Start of PROVIDED DATA

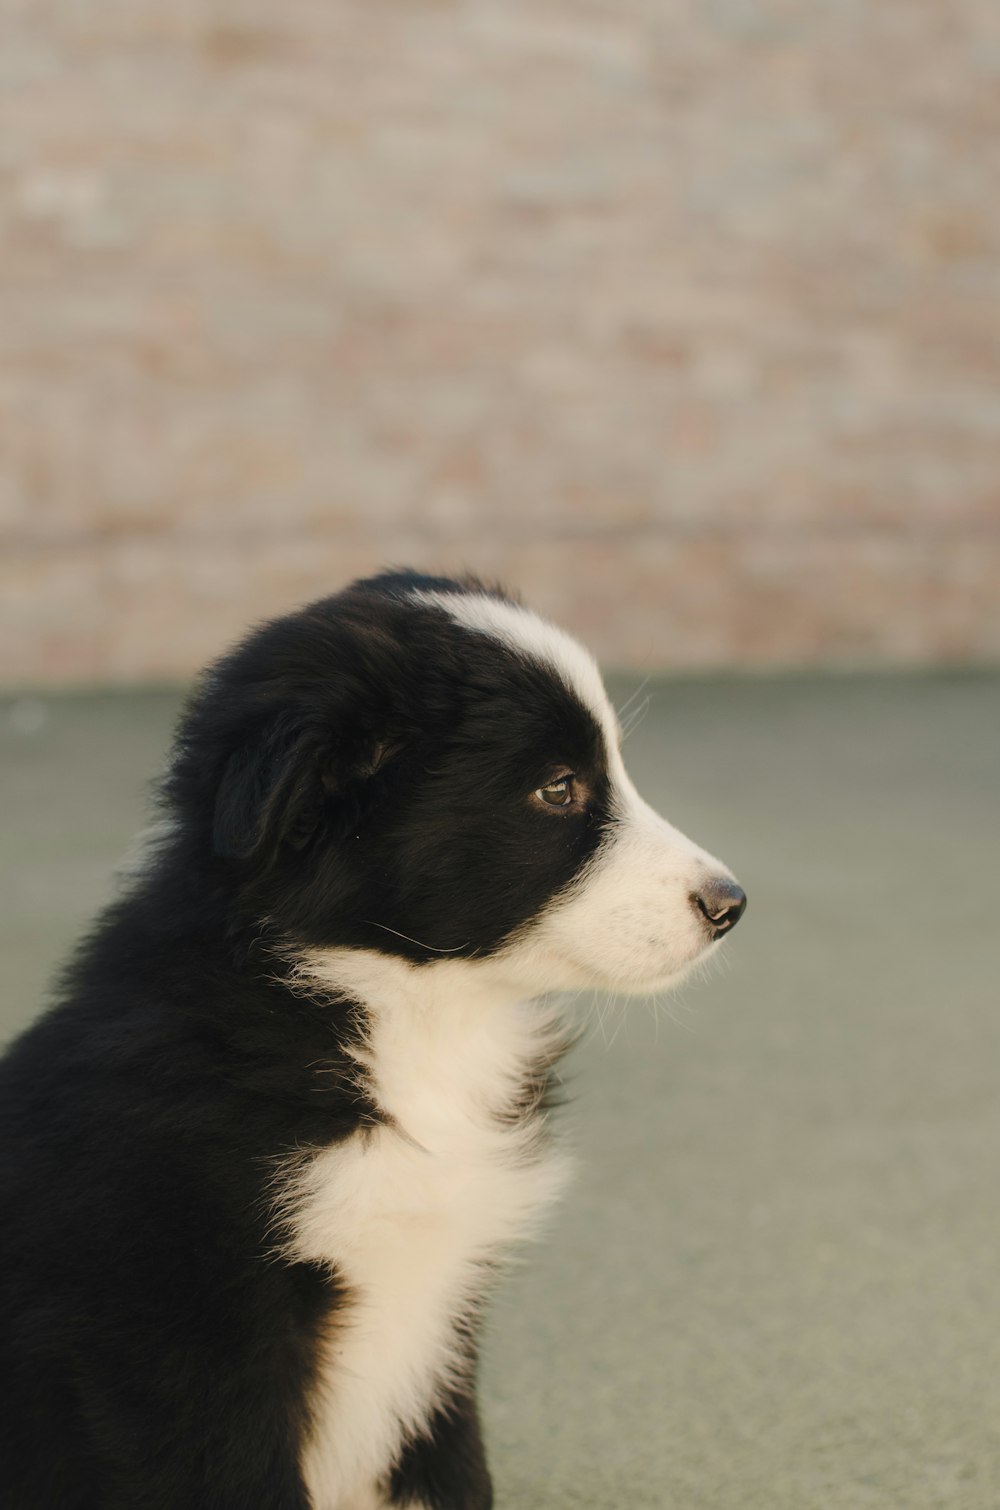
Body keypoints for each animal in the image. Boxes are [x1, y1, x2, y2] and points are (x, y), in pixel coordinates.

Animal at [0, 570, 749, 1503]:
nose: (729, 904)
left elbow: (455, 1478)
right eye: (558, 788)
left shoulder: (443, 1323)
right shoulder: (189, 1349)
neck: (408, 1021)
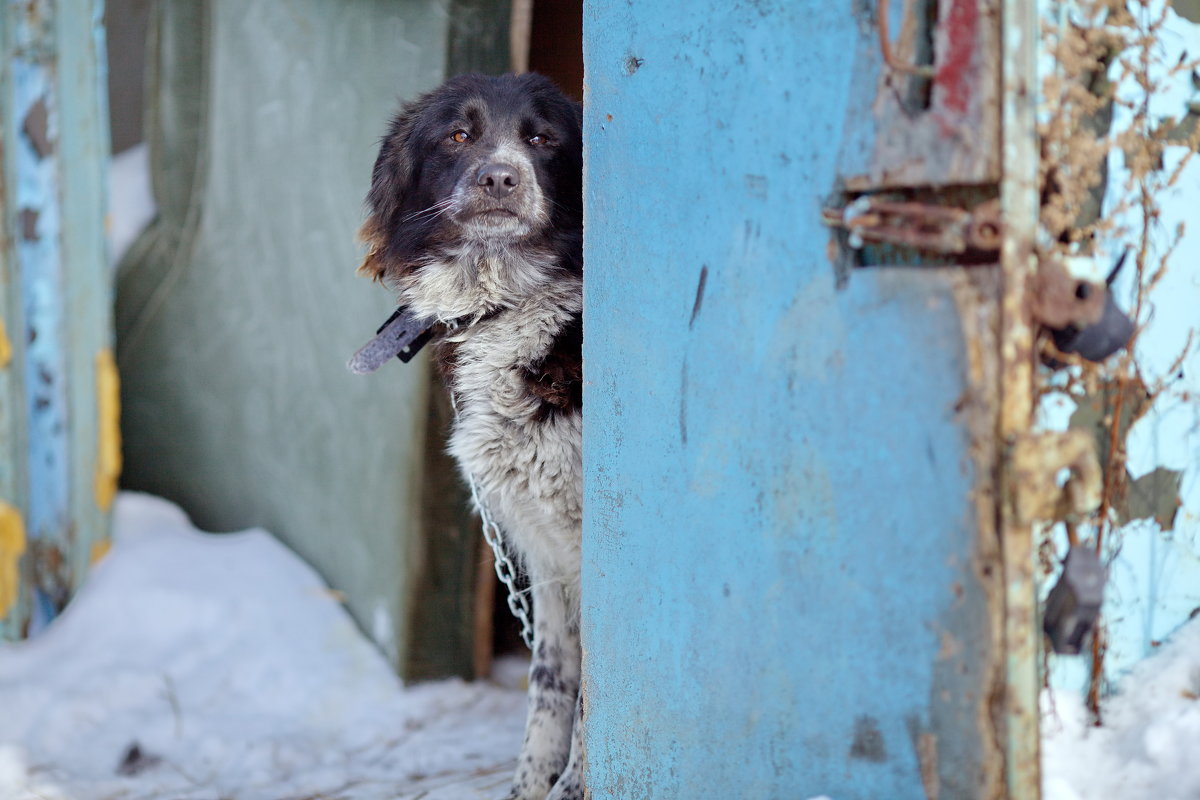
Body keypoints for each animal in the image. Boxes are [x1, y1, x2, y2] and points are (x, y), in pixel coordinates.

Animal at [350, 74, 585, 800]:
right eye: (458, 135)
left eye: (543, 138)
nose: (500, 178)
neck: (504, 302)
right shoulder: (547, 550)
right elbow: (553, 682)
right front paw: (531, 789)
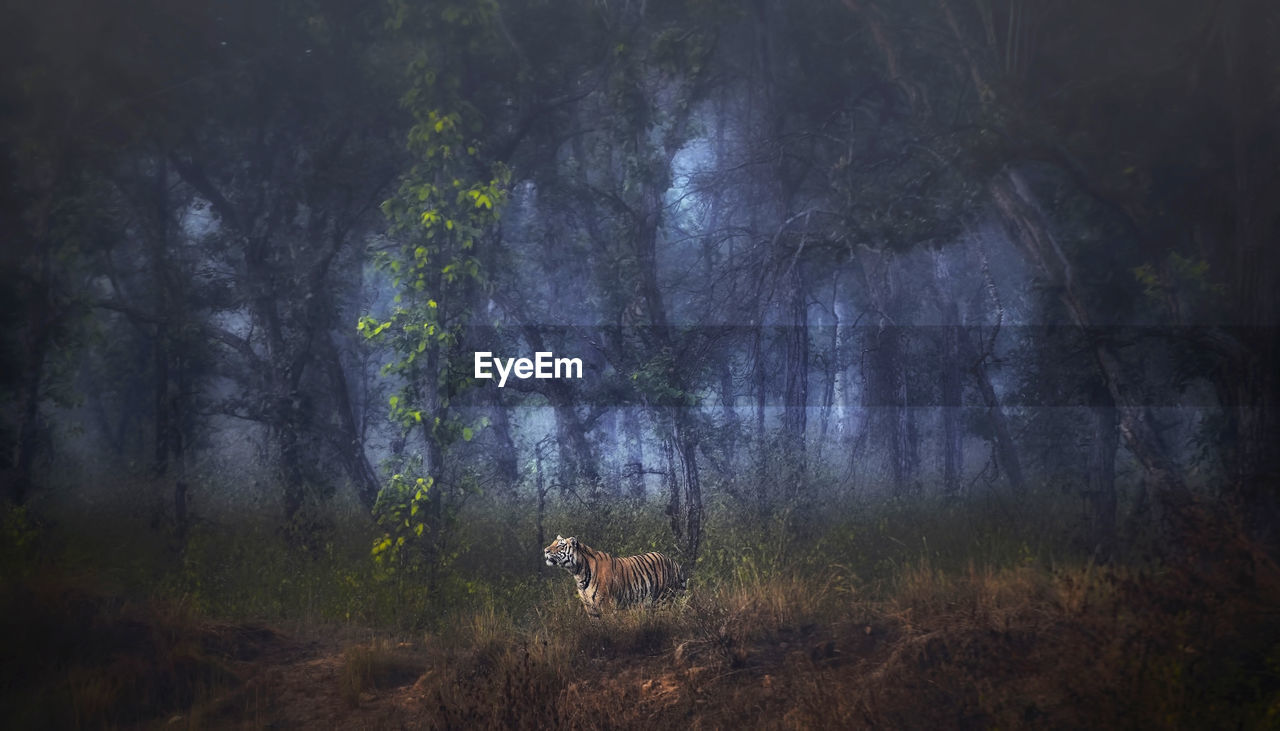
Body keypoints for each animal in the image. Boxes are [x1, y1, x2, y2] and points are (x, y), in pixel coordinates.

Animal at [550, 535, 691, 614]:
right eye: (552, 544)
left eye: (560, 546)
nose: (546, 551)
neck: (578, 573)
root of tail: (674, 562)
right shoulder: (590, 608)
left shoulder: (606, 604)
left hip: (663, 599)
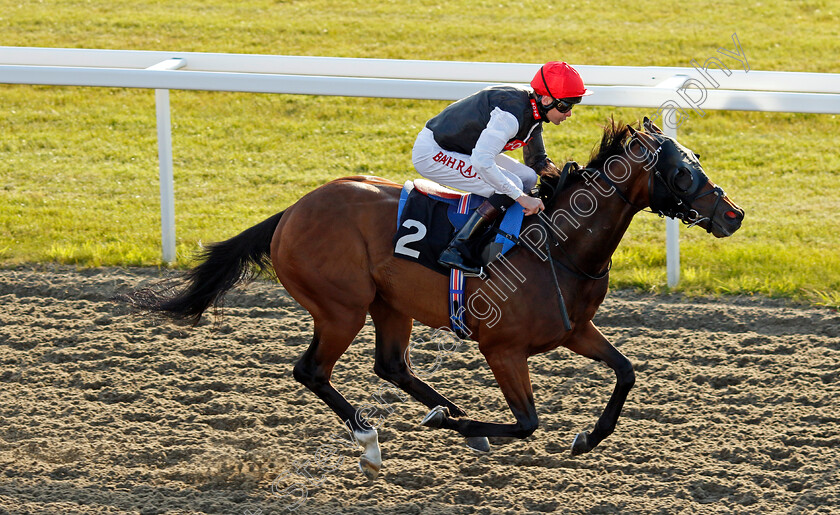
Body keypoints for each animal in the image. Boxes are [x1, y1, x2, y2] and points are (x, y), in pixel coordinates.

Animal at [123, 117, 740, 480]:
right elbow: (527, 422)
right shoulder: (501, 348)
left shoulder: (574, 331)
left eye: (695, 161)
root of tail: (292, 210)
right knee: (312, 370)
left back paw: (446, 412)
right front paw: (459, 427)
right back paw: (376, 438)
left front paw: (587, 437)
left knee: (391, 365)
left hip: (389, 306)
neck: (558, 245)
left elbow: (626, 372)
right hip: (342, 307)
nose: (732, 215)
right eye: (683, 172)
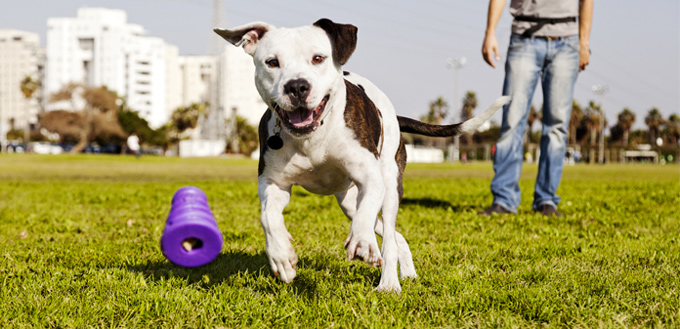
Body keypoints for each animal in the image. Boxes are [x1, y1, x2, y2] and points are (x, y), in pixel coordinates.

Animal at [215, 18, 508, 290]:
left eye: (318, 58)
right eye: (272, 62)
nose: (297, 86)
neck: (312, 136)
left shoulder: (371, 178)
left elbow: (366, 217)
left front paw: (363, 243)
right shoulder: (273, 184)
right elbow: (268, 217)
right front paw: (282, 257)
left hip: (390, 186)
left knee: (387, 233)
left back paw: (389, 282)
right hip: (348, 201)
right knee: (394, 235)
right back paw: (406, 272)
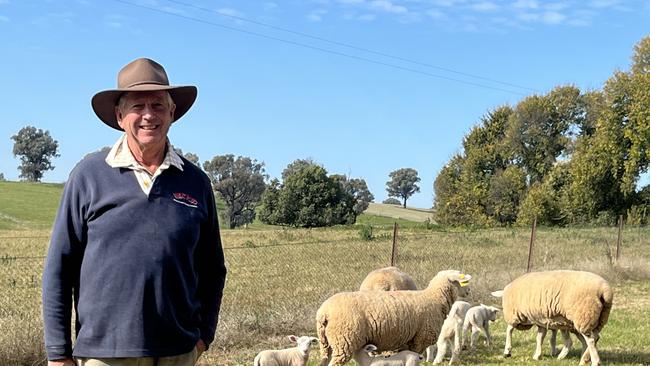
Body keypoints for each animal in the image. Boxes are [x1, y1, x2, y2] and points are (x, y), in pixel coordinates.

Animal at [316, 268, 470, 366]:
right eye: (460, 279)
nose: (469, 291)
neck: (434, 298)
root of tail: (324, 311)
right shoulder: (419, 340)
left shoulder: (406, 340)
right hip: (344, 341)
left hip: (326, 344)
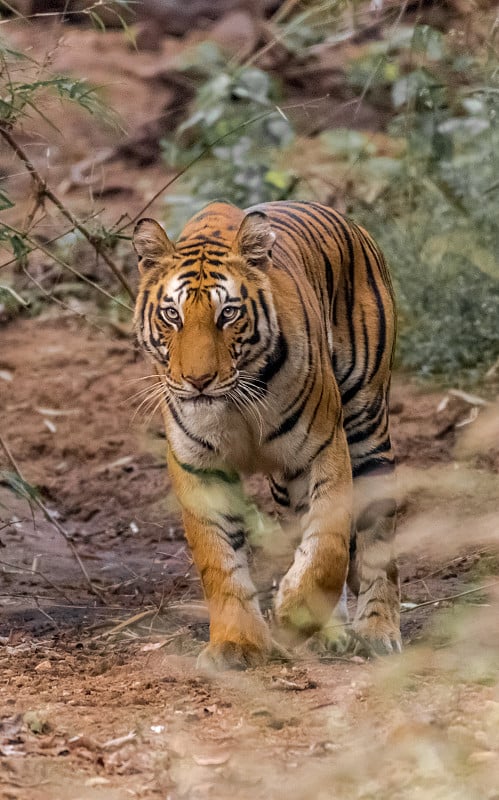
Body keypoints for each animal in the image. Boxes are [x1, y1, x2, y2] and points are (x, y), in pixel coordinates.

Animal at [133, 200, 402, 668]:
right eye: (172, 315)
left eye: (228, 313)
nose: (198, 381)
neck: (234, 405)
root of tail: (353, 225)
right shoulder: (200, 467)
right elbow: (219, 560)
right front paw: (236, 643)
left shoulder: (323, 448)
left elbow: (328, 544)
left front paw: (295, 611)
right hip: (286, 481)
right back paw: (330, 633)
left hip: (367, 426)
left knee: (375, 537)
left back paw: (377, 630)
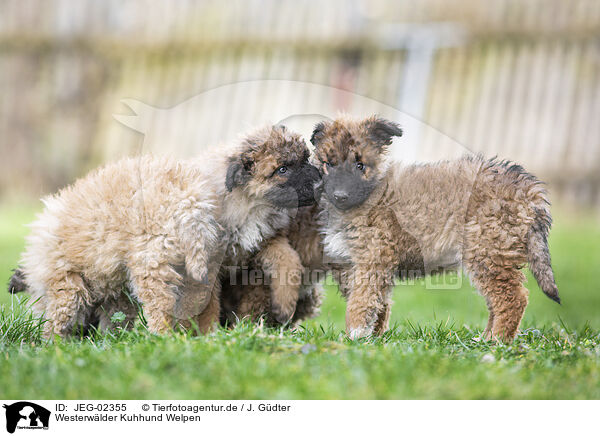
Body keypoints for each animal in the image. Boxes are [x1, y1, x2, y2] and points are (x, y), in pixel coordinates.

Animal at [312, 115, 560, 340]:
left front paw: (354, 335)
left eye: (360, 165)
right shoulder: (353, 265)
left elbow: (361, 301)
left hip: (488, 252)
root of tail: (528, 189)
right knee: (497, 301)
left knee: (512, 298)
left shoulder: (373, 259)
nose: (340, 195)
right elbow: (379, 303)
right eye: (329, 164)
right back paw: (485, 338)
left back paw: (497, 341)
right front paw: (374, 336)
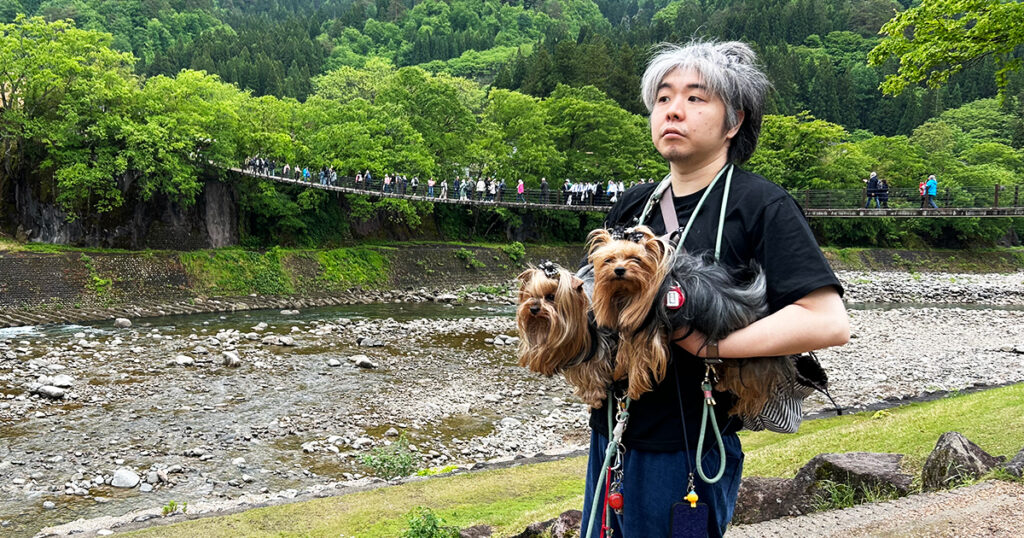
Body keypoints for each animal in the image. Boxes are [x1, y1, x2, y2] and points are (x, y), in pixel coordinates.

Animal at [516, 261, 610, 407]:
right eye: (530, 295)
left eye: (551, 297)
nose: (533, 309)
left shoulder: (597, 346)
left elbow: (592, 368)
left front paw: (594, 396)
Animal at [589, 225, 675, 397]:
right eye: (609, 260)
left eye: (636, 259)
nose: (619, 270)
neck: (626, 293)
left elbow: (641, 359)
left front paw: (635, 387)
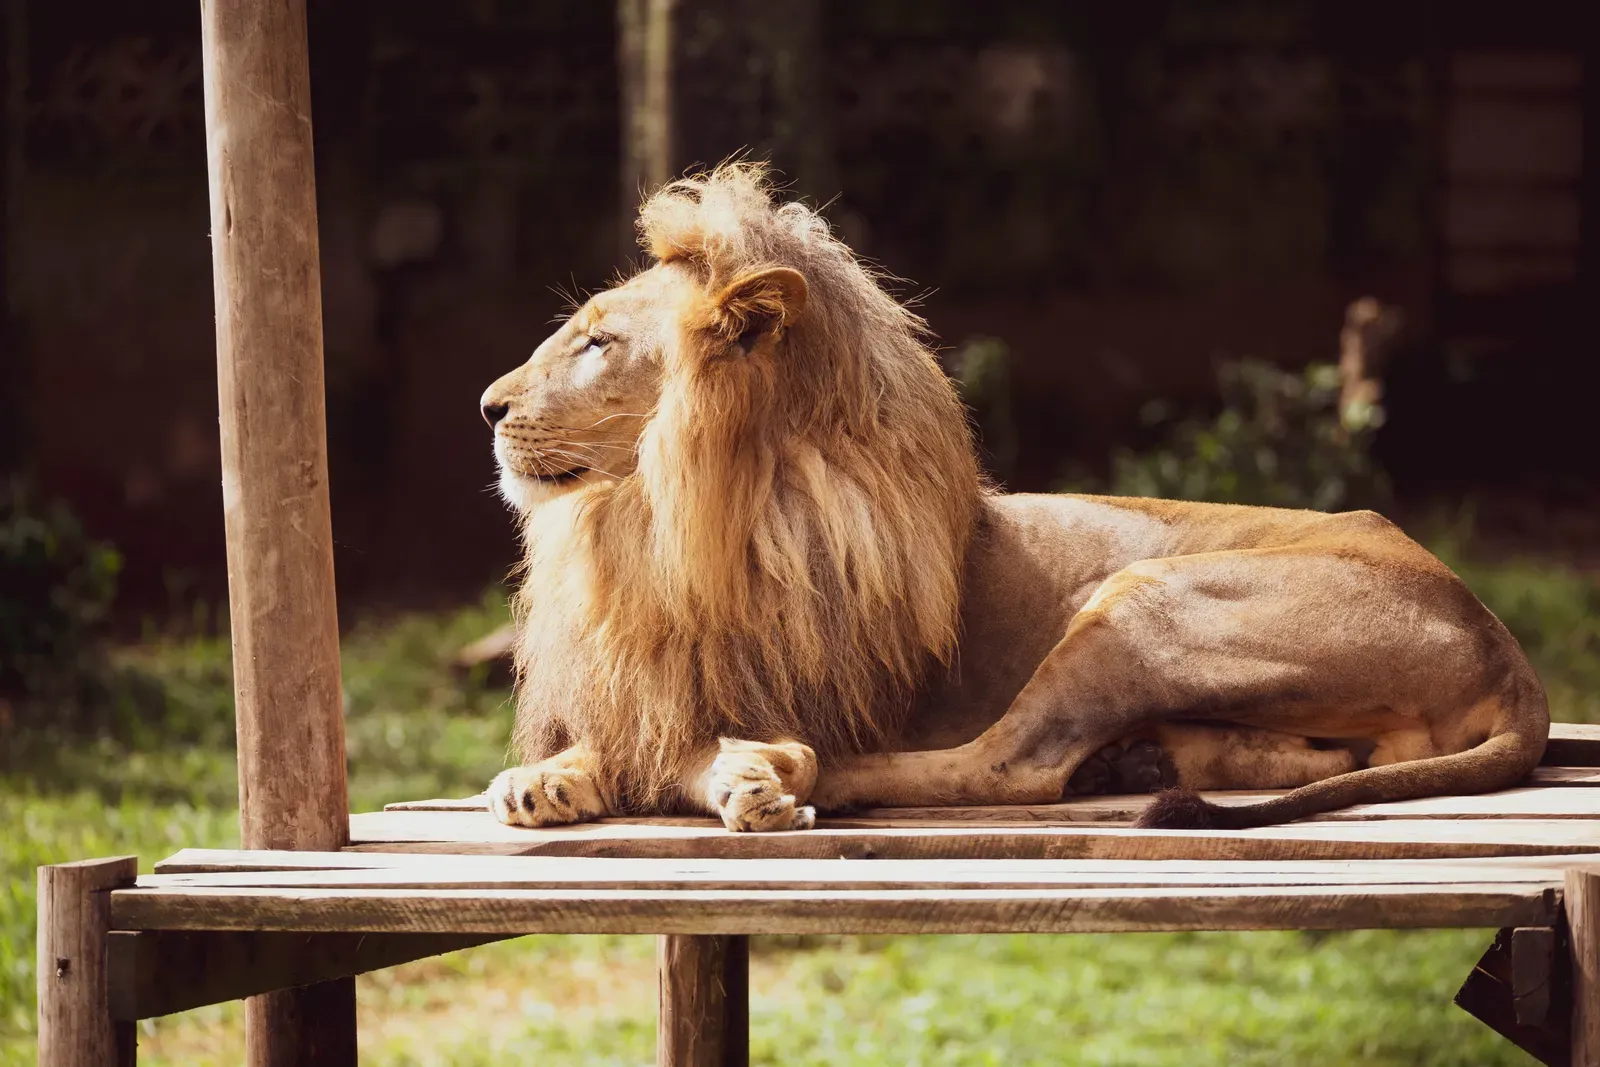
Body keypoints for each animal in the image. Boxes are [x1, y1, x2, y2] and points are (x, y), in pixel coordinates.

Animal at [478, 163, 1548, 834]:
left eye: (598, 342)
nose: (487, 406)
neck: (655, 523)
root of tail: (1502, 642)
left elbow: (686, 747)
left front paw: (733, 769)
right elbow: (614, 738)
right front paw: (545, 780)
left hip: (1142, 597)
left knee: (1008, 761)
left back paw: (807, 766)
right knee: (1328, 761)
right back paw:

End of PROVIDED DATA

• _REQUIREMENT_: The data above needs to be retyped exactly, with the images left out.

• _ANSWER BOX_:
Body keypoints for each animal in the image. Boxes are [x1, y1, x2, y2] and points are (x, y), in pixel coordinates.

Animal at [0, 570, 749, 1503]:
nose: (729, 904)
left elbow: (455, 1478)
right eye: (558, 788)
left shoulder: (443, 1323)
right shoulder: (189, 1349)
neck: (408, 1021)
Body keypoints for each animal in the image. Boxes are [x1, y1, x2, y2] and points are (x, y), in pixel coordinates.

Animal at [350, 74, 585, 800]:
right eye: (458, 135)
left eye: (543, 138)
nose: (500, 178)
neck: (504, 302)
right shoulder: (547, 550)
right elbow: (553, 682)
right front paw: (531, 789)
Body keypoints for each animal in the image. Boxes are [x1, y1, x2, y2] and points are (x, y), in pixel coordinates.

Animal at [550, 535, 691, 614]:
right eye: (552, 544)
left eye: (560, 546)
nose: (546, 551)
neck: (578, 573)
root of tail: (674, 562)
right shoulder: (590, 608)
left shoulder: (606, 604)
left hip: (663, 599)
Body keypoints for each animal in the image. Boxes are [x1, y1, x2, y2] and points are (x, y), in pixel coordinates.

Animal at [123, 117, 740, 480]:
right elbow: (527, 422)
right shoulder: (501, 348)
left shoulder: (574, 331)
left eye: (695, 161)
root of tail: (292, 210)
right knee: (312, 370)
left back paw: (446, 412)
right front paw: (459, 427)
right back paw: (376, 438)
left front paw: (587, 437)
left knee: (391, 365)
left hip: (389, 306)
neck: (558, 245)
left elbow: (626, 372)
right hip: (342, 307)
nose: (732, 215)
right eye: (683, 172)
Body keypoints for each animal in the image. Boxes are [x1, y1, x2, y2] and points are (x, y), in pixel coordinates.

Animal at [215, 18, 508, 290]:
left eye: (318, 58)
right eye: (272, 62)
nose: (297, 86)
neck: (312, 136)
left shoulder: (371, 178)
left elbow: (366, 217)
left front paw: (363, 243)
right shoulder: (273, 184)
right elbow: (268, 217)
right front paw: (282, 257)
left hip: (390, 186)
left knee: (387, 233)
left back paw: (389, 282)
right hip: (348, 201)
right knee: (394, 235)
right back paw: (406, 272)
Body keypoints for each animal in the image. Boxes are [x1, y1, x2, y2] and points are (x, y), in pixel coordinates.

Animal at [316, 268, 470, 366]:
right eye: (460, 279)
nose: (469, 291)
neck: (434, 298)
root of tail: (324, 311)
right shoulder: (419, 340)
left shoulder: (406, 340)
right hip: (344, 341)
left hip: (326, 344)
Body keypoints for each animal in the image. Boxes are [x1, y1, x2, y2] and points are (x, y), in pixel coordinates.

Animal at [133, 200, 402, 668]:
right eye: (172, 315)
left eye: (228, 313)
nose: (198, 381)
neck: (234, 405)
root of tail: (353, 225)
right shoulder: (200, 467)
right elbow: (219, 560)
right front paw: (236, 643)
left shoulder: (323, 448)
left elbow: (328, 544)
left front paw: (295, 611)
right hip: (286, 481)
right back paw: (330, 633)
left hip: (367, 426)
left knee: (375, 537)
left back paw: (377, 630)
Body keypoints for each animal in the image. Boxes are [x1, y1, x2, y2] and points are (x, y), in pixel coordinates.

Animal at [312, 115, 560, 340]:
left front paw: (354, 335)
left eye: (360, 165)
right shoulder: (353, 265)
left elbow: (361, 301)
left hip: (488, 252)
root of tail: (528, 189)
right knee: (497, 301)
left knee: (512, 298)
left shoulder: (373, 259)
nose: (340, 195)
right elbow: (379, 303)
right eye: (329, 164)
right back paw: (485, 338)
left back paw: (497, 341)
right front paw: (374, 336)
Body keypoints for each animal in the image. Boxes are [x1, y1, x2, y2] and points are (x, y), in pixel coordinates.

Animal at [516, 261, 610, 407]:
right eye: (530, 295)
left eye: (551, 297)
nose: (533, 309)
left shoulder: (597, 346)
left elbow: (592, 368)
left front paw: (594, 396)
Animal at [589, 225, 675, 397]:
right eye: (609, 260)
left eye: (636, 259)
nose: (619, 270)
neck: (626, 293)
left elbow: (641, 359)
left front paw: (635, 387)
Body keypoints for each animal in the image. Boxes are [x1, y1, x2, y2] and points are (x, y), in pixel coordinates.

Animal at [478, 163, 1548, 834]:
left eye: (598, 342)
nose: (487, 406)
neck: (655, 523)
root of tail: (1502, 642)
left elbow: (686, 747)
left front paw: (733, 769)
right elbow: (614, 738)
right front paw: (545, 780)
left hip: (1142, 597)
left knee: (1008, 761)
left back paw: (807, 766)
right knee: (1328, 761)
right back paw:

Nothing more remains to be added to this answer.